The word Debutante, or Deb, in French, is a word which means a young lady is introduced to the Society. In the Philippines, a Debutante’s Ball is very popular, a milestone event and widely celebrated when a young Filipina teenager reaches the age of 18. Normally, a grand party is hosted by the family with huge budget sometimes more expensive than a wedding.
One of the traditions and usually the highlight of the Debutante’s Ball is the Grand Cotillion Waltz where the Debutante, her Escort and their Court (9 Pairs) will perform a highly -choreographed dance.
Part of the tradition is where the Dad takes the 1st dance of the night, usually a waltz dance. A typical practice too is that this dance is a part of the 18 Roses dance.

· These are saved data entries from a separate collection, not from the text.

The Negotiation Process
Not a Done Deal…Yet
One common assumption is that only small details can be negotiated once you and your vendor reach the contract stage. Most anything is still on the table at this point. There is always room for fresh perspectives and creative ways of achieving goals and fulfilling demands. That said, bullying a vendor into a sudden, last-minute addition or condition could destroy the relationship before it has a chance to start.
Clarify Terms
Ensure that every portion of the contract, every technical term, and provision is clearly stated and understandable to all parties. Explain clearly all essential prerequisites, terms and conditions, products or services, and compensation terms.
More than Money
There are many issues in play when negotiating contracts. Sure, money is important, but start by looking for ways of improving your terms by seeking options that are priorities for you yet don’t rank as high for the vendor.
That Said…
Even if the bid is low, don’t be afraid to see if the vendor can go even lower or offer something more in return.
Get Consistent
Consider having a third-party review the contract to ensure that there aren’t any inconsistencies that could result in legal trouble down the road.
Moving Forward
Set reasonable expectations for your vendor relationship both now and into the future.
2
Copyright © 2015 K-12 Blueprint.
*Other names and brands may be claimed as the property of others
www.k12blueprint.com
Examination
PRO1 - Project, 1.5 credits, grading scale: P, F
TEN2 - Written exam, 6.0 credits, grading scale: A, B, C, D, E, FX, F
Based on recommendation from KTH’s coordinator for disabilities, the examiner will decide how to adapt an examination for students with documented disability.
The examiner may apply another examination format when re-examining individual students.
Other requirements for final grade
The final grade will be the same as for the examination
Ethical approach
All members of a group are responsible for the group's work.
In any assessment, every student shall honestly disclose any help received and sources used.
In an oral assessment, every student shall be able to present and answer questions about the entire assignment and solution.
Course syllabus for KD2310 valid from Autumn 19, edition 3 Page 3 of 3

It’s when 18 pre-selected men starting with the Debutante’s Father will present her with 18 roses as they dance to a very special song. Usually the Debutante picks the dancers, which includes family members, friends, classmate, neighbors, cousin, brothers, her Father and sometimes the boyfriend.
Absolutely a must do in a Debutante’s Ball, the 18 Candles is when 18 women, beginning with the Debutante’s Mother, each present the Debutante a lighted candle symbolizing one year of the Debutante’s life. As the candles are presented, the participants often say a word of encouragement and/or birthday wishes.

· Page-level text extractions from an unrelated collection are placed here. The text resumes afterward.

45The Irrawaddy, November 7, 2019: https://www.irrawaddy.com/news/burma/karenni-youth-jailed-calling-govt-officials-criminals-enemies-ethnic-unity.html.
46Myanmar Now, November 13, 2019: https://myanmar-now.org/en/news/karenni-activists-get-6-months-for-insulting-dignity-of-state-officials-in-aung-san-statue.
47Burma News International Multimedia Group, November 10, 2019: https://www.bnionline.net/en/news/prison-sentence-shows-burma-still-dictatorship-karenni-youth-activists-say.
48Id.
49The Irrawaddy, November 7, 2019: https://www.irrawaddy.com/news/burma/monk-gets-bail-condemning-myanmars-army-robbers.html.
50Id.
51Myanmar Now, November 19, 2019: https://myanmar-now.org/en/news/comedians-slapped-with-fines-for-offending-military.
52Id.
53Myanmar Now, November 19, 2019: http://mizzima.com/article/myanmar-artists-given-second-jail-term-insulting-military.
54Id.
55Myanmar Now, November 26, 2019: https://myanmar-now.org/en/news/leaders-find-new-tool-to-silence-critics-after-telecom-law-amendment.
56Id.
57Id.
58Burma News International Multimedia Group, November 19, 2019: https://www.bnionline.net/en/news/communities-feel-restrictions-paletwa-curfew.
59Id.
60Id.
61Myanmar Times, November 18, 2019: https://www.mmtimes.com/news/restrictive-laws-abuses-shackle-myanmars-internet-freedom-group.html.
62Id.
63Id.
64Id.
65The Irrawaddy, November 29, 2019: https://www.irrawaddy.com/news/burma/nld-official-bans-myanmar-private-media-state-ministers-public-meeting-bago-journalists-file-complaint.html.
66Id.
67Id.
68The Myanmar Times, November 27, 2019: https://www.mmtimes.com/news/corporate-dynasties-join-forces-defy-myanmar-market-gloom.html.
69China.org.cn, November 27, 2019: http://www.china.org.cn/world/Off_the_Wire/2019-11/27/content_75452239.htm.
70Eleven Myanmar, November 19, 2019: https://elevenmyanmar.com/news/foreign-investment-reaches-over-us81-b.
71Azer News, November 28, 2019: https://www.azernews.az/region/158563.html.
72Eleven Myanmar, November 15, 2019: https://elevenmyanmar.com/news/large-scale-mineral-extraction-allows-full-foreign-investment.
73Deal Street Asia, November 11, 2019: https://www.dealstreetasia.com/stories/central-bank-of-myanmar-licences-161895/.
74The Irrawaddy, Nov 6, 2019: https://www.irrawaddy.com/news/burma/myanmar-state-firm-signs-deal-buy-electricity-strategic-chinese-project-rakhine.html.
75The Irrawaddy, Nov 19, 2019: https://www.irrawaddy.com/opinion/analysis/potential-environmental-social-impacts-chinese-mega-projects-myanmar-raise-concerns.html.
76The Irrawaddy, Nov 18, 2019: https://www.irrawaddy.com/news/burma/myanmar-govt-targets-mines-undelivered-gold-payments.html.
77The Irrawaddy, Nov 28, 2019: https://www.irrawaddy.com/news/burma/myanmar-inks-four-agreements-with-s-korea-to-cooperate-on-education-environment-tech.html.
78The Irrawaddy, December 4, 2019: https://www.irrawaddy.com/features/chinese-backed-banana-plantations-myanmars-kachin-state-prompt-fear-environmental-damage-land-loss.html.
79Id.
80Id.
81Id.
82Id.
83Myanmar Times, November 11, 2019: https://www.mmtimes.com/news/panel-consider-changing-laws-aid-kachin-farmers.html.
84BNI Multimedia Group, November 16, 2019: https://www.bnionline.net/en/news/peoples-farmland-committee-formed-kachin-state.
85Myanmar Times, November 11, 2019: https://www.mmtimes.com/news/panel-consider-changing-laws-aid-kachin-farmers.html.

A relatively new practice, where 18 pre-selected guests presents the Debutante a gift that the Debutante shall treasure as she journey into womanhood. Each participant typically announces what is the gift all about and the reason/s why she or he chose that particular gift.

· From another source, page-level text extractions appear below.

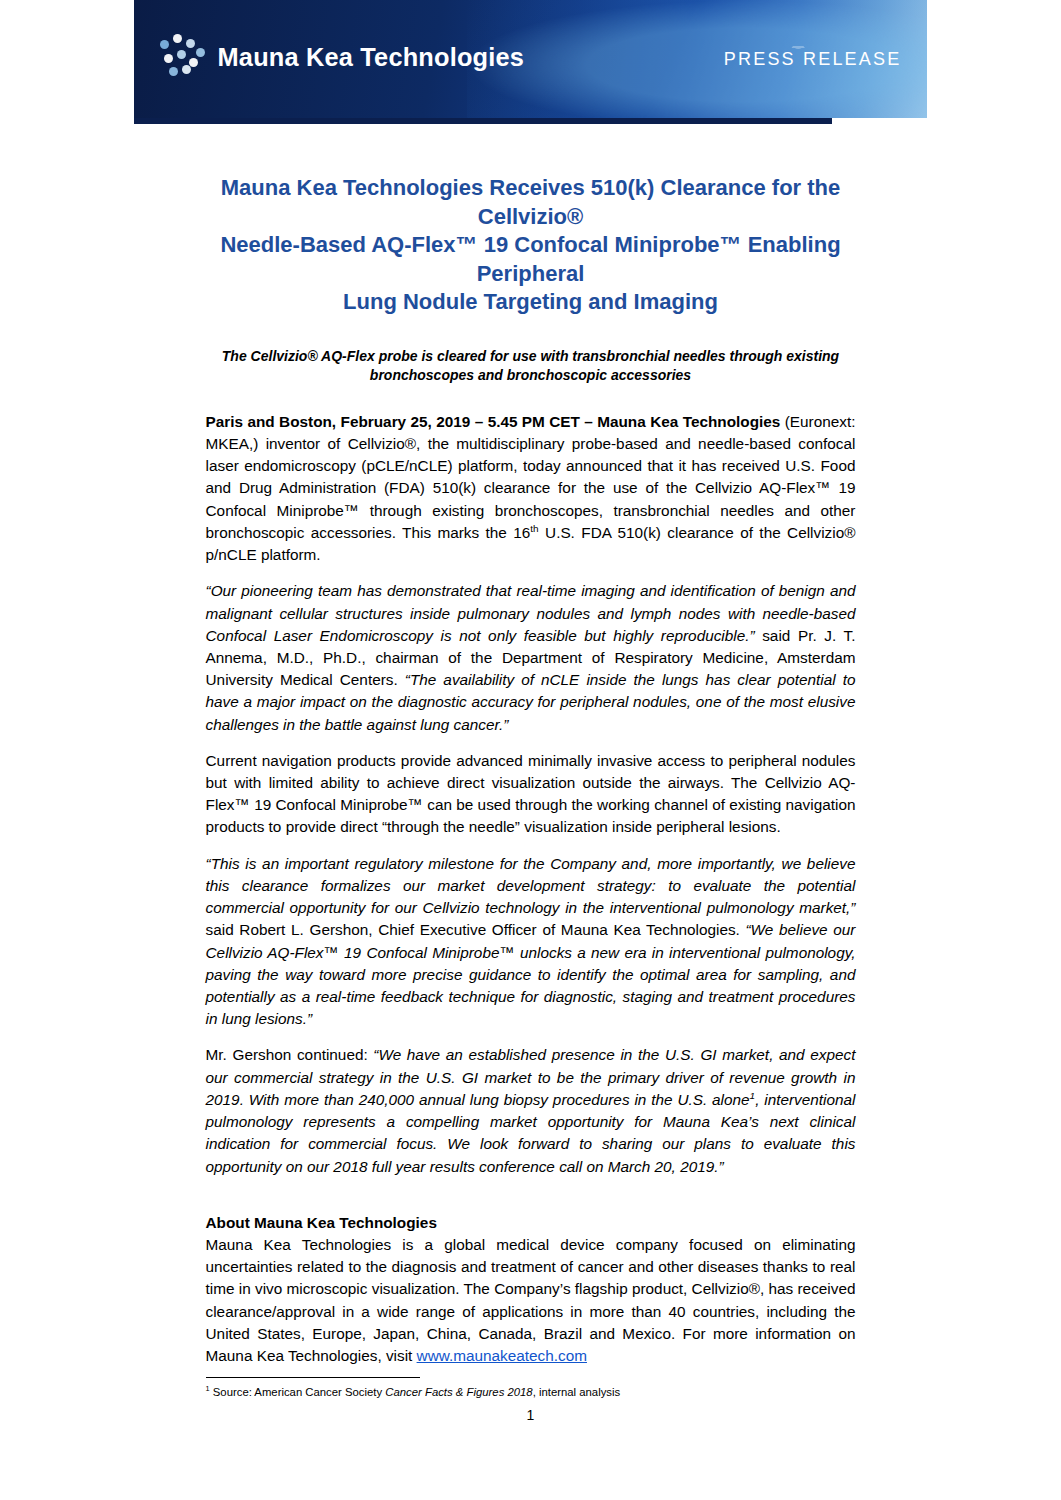Mauna Kea Technologies
PRESS RELEASE
Mauna Kea Technologies Receives 510(k) Clearance for the Cellvizio®
Needle-Based AQ-Flex™ 19 Confocal Miniprobe™ Enabling Peripheral
Lung Nodule Targeting and Imaging
The Cellvizio® AQ-Flex probe is cleared for use with transbronchial needles through existing bronchoscopes and bronchoscopic accessories
Paris and Boston, February 25, 2019 – 5.45 PM CET – Mauna Kea Technologies (Euronext: MKEA,) inventor of Cellvizio®, the multidisciplinary probe-based and needle-based confocal laser endomicroscopy (pCLE/nCLE) platform, today announced that it has received U.S. Food and Drug Administration (FDA) 510(k) clearance for the use of the Cellvizio AQ-Flex™ 19 Confocal Miniprobe™ through existing bronchoscopes, transbronchial needles and other bronchoscopic accessories. This marks the 16th U.S. FDA 510(k) clearance of the Cellvizio® p/nCLE platform.
“Our pioneering team has demonstrated that real-time imaging and identification of benign and malignant cellular structures inside pulmonary nodules and lymph nodes with needle-based Confocal Laser Endomicroscopy is not only feasible but highly reproducible.” said Pr. J. T. Annema, M.D., Ph.D., chairman of the Department of Respiratory Medicine, Amsterdam University Medical Centers. “The availability of nCLE inside the lungs has clear potential to have a major impact on the diagnostic accuracy for peripheral nodules, one of the most elusive challenges in the battle against lung cancer.”
Current navigation products provide advanced minimally invasive access to peripheral nodules but with limited ability to achieve direct visualization outside the airways. The Cellvizio AQ-Flex™ 19 Confocal Miniprobe™ can be used through the working channel of existing navigation products to provide direct “through the needle” visualization inside peripheral lesions.
“This is an important regulatory milestone for the Company and, more importantly, we believe this clearance formalizes our market development strategy: to evaluate the potential commercial opportunity for our Cellvizio technology in the interventional pulmonology market,” said Robert L. Gershon, Chief Executive Officer of Mauna Kea Technologies. “We believe our Cellvizio AQ-Flex™ 19 Confocal Miniprobe™ unlocks a new era in interventional pulmonology, paving the way toward more precise guidance to identify the optimal area for sampling, and potentially as a real-time feedback technique for diagnostic, staging and treatment procedures in lung lesions.”
Mr. Gershon continued: “We have an established presence in the U.S. GI market, and expect our commercial strategy in the U.S. GI market to be the primary driver of revenue growth in 2019. With more than 240,000 annual lung biopsy procedures in the U.S. alone1, interventional pulmonology represents a compelling market opportunity for Mauna Kea’s next clinical indication for commercial focus. We look forward to sharing our plans to evaluate this opportunity on our 2018 full year results conference call on March 20, 2019.”
About Mauna Kea Technologies
Mauna Kea Technologies is a global medical device company focused on eliminating uncertainties related to the diagnosis and treatment of cancer and other diseases thanks to real time in vivo microscopic visualization. The Company’s flagship product, Cellvizio®, has received clearance/approval in a wide range of applications in more than 40 countries, including the United States, Europe, Japan, China, Canada, Brazil and Mexico. For more information on Mauna Kea Technologies, visit www.maunakeatech.com
1 Source: American Cancer Society Cancer Facts & Figures 2018, internal analysis
1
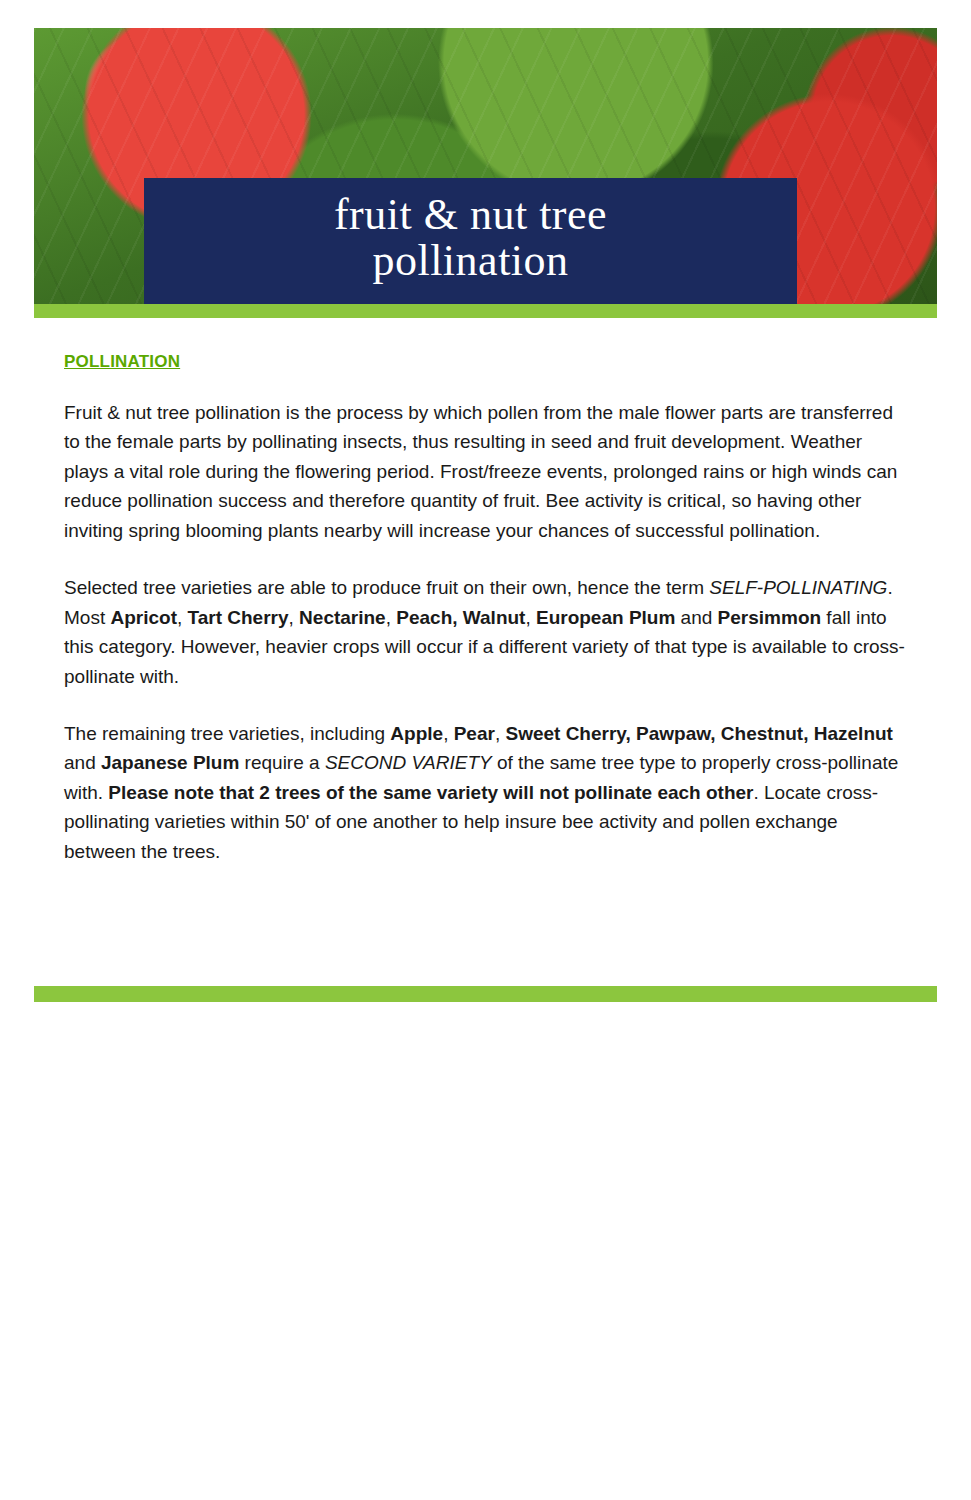fruit & nut tree
pollination
POLLINATION
Fruit & nut tree pollination is the process by which pollen from the male flower parts are transferred to the female parts by pollinating insects, thus resulting in seed and fruit development. Weather plays a vital role during the flowering period. Frost/freeze events, prolonged rains or high winds can reduce pollination success and therefore quantity of fruit. Bee activity is critical, so having other inviting spring blooming plants nearby will increase your chances of successful pollination.
Selected tree varieties are able to produce fruit on their own, hence the term SELF-POLLINATING. Most Apricot, Tart Cherry, Nectarine, Peach, Walnut, European Plum and Persimmon fall into this category. However, heavier crops will occur if a different variety of that type is available to cross-pollinate with.
The remaining tree varieties, including Apple, Pear, Sweet Cherry, Pawpaw, Chestnut, Hazelnut and Japanese Plum require a SECOND VARIETY of the same tree type to properly cross-pollinate with. Please note that 2 trees of the same variety will not pollinate each other. Locate cross-pollinating varieties within 50' of one another to help insure bee activity and pollen exchange between the trees.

We will not miss when the Debutante, after the guests sing together a birthday song, takes the center stage and cut the beautiful and elegant cake then one by one blow all the 18 candles.
Also a part of the celebration is when the Debutante, getting ready to party, changed outfit and take the center stage to thank all those who is responsible for putting this party together, as well appreciating the presence of the all the guests. Normally, dancing starts after the Debutante’s speech.